BackgroundLittle is known about the characteristics of Treatment-Resistant Depression (TRD) in China. In previous studies various identification approaches have led to a wide range of results, and it is unclear how Chinese patients compare to those in other studies. MethodsThis is a retrospective cohort study using electronic health records (EHR) from two major psychiatric hospitals in China. Adult major depressive disorder (MDD) patients who initiated pharmaceutical treatment during 2010–2018 were enrolled and follow-up was 1 year. TRD was primarily identified by consensus definition of two failures of adequate (≥4 weeks) regimens. Alternative regimens of 2-weeks and 6-weeks duration, and a data-driven definition were also applied. ResultsIn the two hospitals, 12,257 (mean age: 40.8y, 63.6% female) and 8314 (mean age: 42.4y, 68.4% female) eligible patients were included. The 1-year incidence rate of TRD was estimated to be 5.2%–7.7% using the primary definition.
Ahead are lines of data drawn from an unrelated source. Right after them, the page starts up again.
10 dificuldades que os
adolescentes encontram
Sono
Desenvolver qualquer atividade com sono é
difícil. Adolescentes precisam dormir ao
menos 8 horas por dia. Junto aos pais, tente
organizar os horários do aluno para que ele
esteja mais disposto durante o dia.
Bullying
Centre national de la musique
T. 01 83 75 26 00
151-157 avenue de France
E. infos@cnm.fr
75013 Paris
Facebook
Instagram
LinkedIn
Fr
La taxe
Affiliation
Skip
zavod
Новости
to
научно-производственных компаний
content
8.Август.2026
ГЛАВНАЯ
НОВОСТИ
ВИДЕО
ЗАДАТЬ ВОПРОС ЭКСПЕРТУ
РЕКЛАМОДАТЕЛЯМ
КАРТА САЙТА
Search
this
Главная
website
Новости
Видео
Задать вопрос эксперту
TRD patients had mean treatment duration of 302.5 days and 285.7 days; had 3.6 and 3.7 treatment steps on average; 94.0% and 72.6% were prescribed polypharmacy regimens, which were all marginally greater than that of non-TRD patients. Alternative definitions resulted in a wide range of incidence estimates (0.5%–20.0%). LimitationsMedications were assumed to be consumed as prescribed and lack of rating scales from EHRs may limit our TRD identification. ConclusionsThe incidence of TRD among Chinese MDD patients was comparable to other countries under similar settings and more complex treatment characteristics were observed among TRD patients. Alternative TRD definitions revealed the need for better treatment management in practices.